Funnily enough my mind was cast back to what many would regard as being a non-event - where was I when President Bush was declared the official winner of the 2000 campaign. I was standing in the kitchen of the Begijnhof listening to the World Service incredulous that enough people had actually voted for him. Somehow that event sticks in my mind more than Obama’s inauguration. At least Obama talks sense of course he should have won the election – but Bush? I couldn’t then – and I still can’t quite fathom how on earth the American electorate, the very same that voted in Obama, managed to vote in a twit such as George Bush – and this was even before 9/11 or his by now infamous remarks such as: “the problem with the French is that they have no word for entrepreneur.”

I remember feeling vaguely disturbed at the thought that America was going to be run by a guy who looked, well, dim. Its not that I hold politicians in particularly high regard nor is it that I expect them all to be hugely intellectual academics but they must at least look as though could write a moderately good thesis on Keynesian economics if they really had to. Well, phew, yesterday, we said good-bye to all that and welcomed in a new era. Huge sigh of relief all round. HOPE in desperate times. Just what the doctor ordered after eight years of sitting on the edge wondering what gimmick George W Bush was going to pull out of his hat.

Now, I have to say that under any other circumstances I would look at a guy who pulled in such a huge crown with scepticism and cynicism. I mean Hitler rallied adoring crowds like that in Nuremberg right? Or the Ceauşescus who relied on “rent a crowds” to wave flags and look adoringly at them. Such big crowds are normally the preserve of nasty dictators – not democratically elected Presidents. Its very hard to be sneering or cynical about Barak Obama though no matter how hard one tries. He seems genuinely nice. A cool head on strong shoulders. A wise guy. A man who looks as though he’s really concerned about the good of all and not just the good of vested interests. In any case his wife looks lovely and the girls adorable – so perhaps it really is the dawning of a new, hopeful, era.

No doubt the crowd will go on loving the guy even after he retires from politics. I wonder how long the media’s love affair with him will last. The parallels with Tony Blair are striking – he too won the election in 1997 with a huge majority. Adoring crowds lined the streets leading up to 10 Downing Street. They cheered and waved as he stood outside the front door with his young photogenic family. He went on to win two more elections credibly. Even after he had committed British troops to Iraq he still went on to deliver Labour a credible majority in Parliament. The voters still liked and trusted Blair. Even now though the media deigns not to cover Blair’s achievements – only his mistakes. We’ll see how long this hero is reduced to zero by the media.
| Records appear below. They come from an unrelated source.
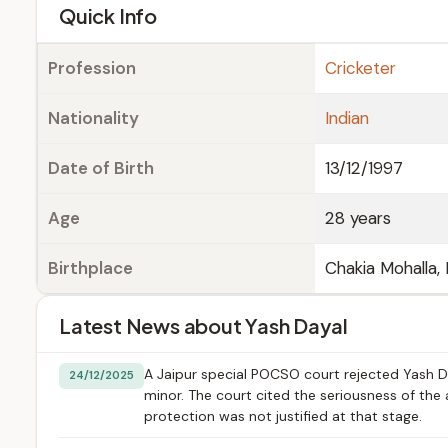
e
Quick Info
Profession
Cricketer
Nationality
Indian
Date of Birth
13/12/1997
Age
28 years
Birthplace
Chakia Mohalla, 
Latest News about Yash Dayal
A Jaipur special POCSO court rejected Yash Day
24/12/2025
minor. The court cited the seriousness of the 
protection was not justified at that stage.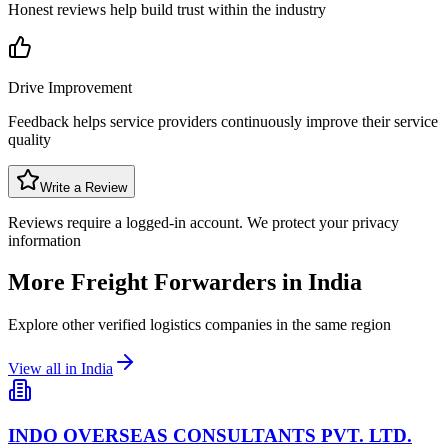
Honest reviews help build trust within the industry
Drive Improvement
Feedback helps service providers continuously improve their service
quality
Write a Review
Reviews require a logged-in account. We protect your privacy
information
More Freight Forwarders in
India
Explore other verified logistics companies in the same region
View all in
India
INDO OVERSEAS CONSULTANTS PVT. LTD.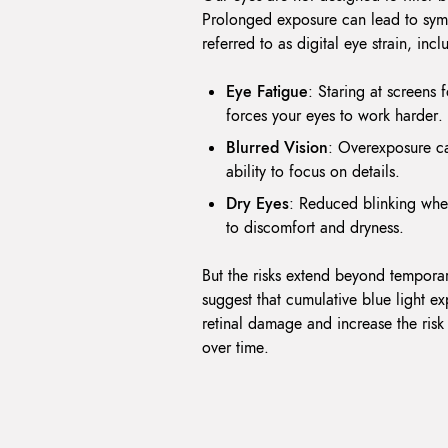
Prolonged exposure can lead to sym
referred to as digital eye strain, incl
Eye Fatigue
: Staring at screens 
forces your eyes to work harder.
Blurred Vision
: Overexposure ca
ability to focus on details.
Dry Eyes
: Reduced blinking whe
to discomfort and dryness.
But the risks extend beyond temporar
suggest that cumulative blue light e
retinal damage and increase the ris
over time.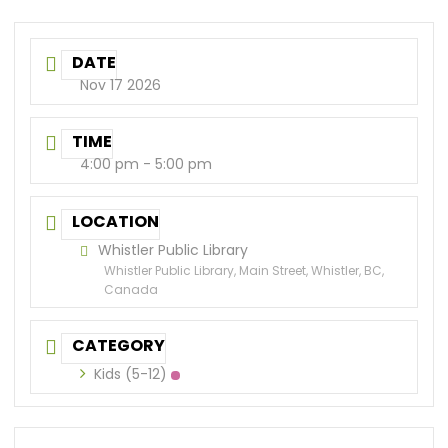
DATE
Nov 17 2026
TIME
4:00 pm - 5:00 pm
LOCATION
Whistler Public Library
Whistler Public Library, Main Street, Whistler, BC,
Canada
CATEGORY
Kids (5-12)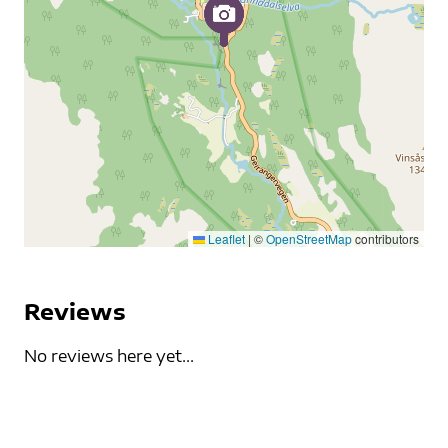
Leaflet
|
©
OpenStreetMap
contributors
Reviews
No reviews here yet...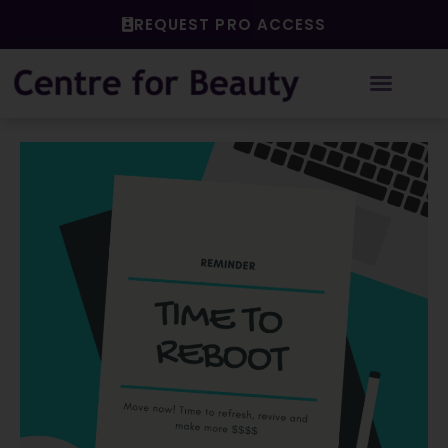
Skip
REQUEST PRO ACCESS
to
content
Post
navigation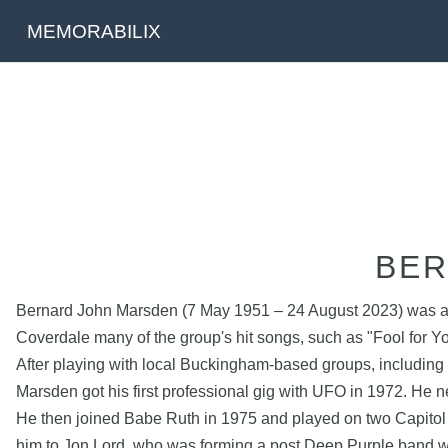
MEMORABILIX
BER
Bernard John Marsden (7 May 1951 – 24 August 2023) was an En
Coverdale many of the group's hit songs, such as "Fool for Yo
After playing with local Buckingham-based groups, includin
Marsden got his first professional gig with UFO in 1972. He
He then joined Babe Ruth in 1975 and played on two Capitol
him to Jon Lord, who was forming a post Deep Purple band wi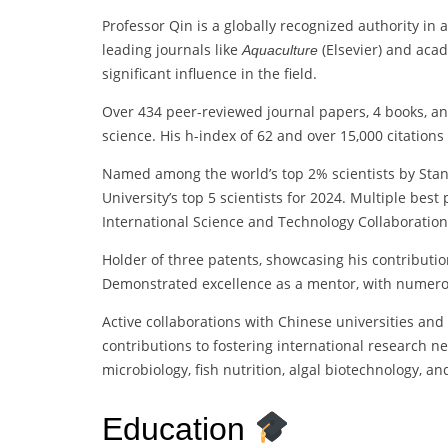
Professor Qin is a globally recognized authority in 
leading journals like
(Elsevier) and acad
Aquaculture
significant influence in the field.
Over 434 peer-reviewed journal papers, 4 books, an
science. His h-index of 62 and over 15,000 citations
Named among the world’s top 2% scientists by Stanf
University’s top 5 scientists for 2024. Multiple bes
International Science and Technology Collaboration
Holder of three patents, showcasing his contributio
Demonstrated excellence as a mentor, with numero
Active collaborations with Chinese universities and 
contributions to fostering international research n
microbiology, fish nutrition, algal biotechnology, a
Education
In post script I have to add, the one thing I love about the Obama campaign – more so than all his moving speeches and soaring rhetoric - and for that alone I would have probably voted for him, superficial girl that I am, is his iconic HOPE poster by Shepard Fairey. Its fantastic artwork combining Andy Warhol pop art with art deco design. Obama’s a good looking guy and his face lends itself to such graphic imagery perfectly. I’m seriously tempted to hang it up in the house – not because I’m such a slavish fan of Obama, you understand, but because I think the poster would look nifty hanging in the hall way somewhere.